## Record set
● ● ● ● ● ● ●

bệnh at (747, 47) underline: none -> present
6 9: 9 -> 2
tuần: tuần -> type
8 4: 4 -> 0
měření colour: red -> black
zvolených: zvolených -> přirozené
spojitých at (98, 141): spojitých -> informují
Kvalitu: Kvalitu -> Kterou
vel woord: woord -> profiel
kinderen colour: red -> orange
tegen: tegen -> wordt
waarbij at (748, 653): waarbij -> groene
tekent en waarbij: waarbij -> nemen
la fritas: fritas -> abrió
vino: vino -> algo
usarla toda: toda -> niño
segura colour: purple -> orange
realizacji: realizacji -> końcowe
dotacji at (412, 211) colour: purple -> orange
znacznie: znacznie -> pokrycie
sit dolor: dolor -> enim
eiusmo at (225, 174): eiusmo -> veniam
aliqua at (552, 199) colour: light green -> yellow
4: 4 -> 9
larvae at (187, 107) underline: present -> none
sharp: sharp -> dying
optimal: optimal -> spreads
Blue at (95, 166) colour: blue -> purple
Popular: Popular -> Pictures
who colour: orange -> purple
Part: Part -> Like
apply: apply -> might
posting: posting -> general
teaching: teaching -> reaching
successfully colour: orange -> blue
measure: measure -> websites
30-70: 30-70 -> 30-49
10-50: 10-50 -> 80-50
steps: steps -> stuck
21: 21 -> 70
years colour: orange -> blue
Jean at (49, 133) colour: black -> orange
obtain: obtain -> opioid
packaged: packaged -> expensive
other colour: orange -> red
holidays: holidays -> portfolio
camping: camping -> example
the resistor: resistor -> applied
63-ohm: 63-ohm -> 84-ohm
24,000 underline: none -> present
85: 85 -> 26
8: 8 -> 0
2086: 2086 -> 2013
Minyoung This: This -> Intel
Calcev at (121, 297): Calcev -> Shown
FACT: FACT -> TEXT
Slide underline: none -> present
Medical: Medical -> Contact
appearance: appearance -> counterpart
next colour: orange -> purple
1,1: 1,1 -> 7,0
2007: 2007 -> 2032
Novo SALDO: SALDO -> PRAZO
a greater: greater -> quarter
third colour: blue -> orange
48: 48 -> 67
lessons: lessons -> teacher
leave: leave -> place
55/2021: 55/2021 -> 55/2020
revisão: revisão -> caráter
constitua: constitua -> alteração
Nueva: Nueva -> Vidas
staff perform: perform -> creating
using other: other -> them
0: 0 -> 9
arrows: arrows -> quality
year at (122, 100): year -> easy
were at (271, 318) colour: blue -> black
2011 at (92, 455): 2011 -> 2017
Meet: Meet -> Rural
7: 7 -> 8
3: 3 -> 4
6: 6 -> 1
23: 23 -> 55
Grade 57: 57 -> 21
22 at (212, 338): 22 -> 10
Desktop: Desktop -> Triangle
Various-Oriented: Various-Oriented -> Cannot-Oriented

● ● ● ● ● ● ●

Copy the entries again, beginning at the first one and stopping after the line that contains "optimal: optimal -> spreads", and swap "colour" for "color" wherever it occurs, changing nothing else.

## Task response
bệnh at (747, 47) underline: none -> present
6 9: 9 -> 2
tuần: tuần -> type
8 4: 4 -> 0
měření color: red -> black
zvolených: zvolených -> přirozené
spojitých at (98, 141): spojitých -> informují
Kvalitu: Kvalitu -> Kterou
vel woord: woord -> profiel
kinderen color: red -> orange
tegen: tegen -> wordt
waarbij at (748, 653): waarbij -> groene
tekent en waarbij: waarbij -> nemen
la fritas: fritas -> abrió
vino: vino -> algo
usarla toda: toda -> niño
segura color: purple -> orange
realizacji: realizacji -> końcowe
dotacji at (412, 211) color: purple -> orange
znacznie: znacznie -> pokrycie
sit dolor: dolor -> enim
eiusmo at (225, 174): eiusmo -> veniam
aliqua at (552, 199) color: light green -> yellow
4: 4 -> 9
larvae at (187, 107) underline: present -> none
sharp: sharp -> dying
optimal: optimal -> spreads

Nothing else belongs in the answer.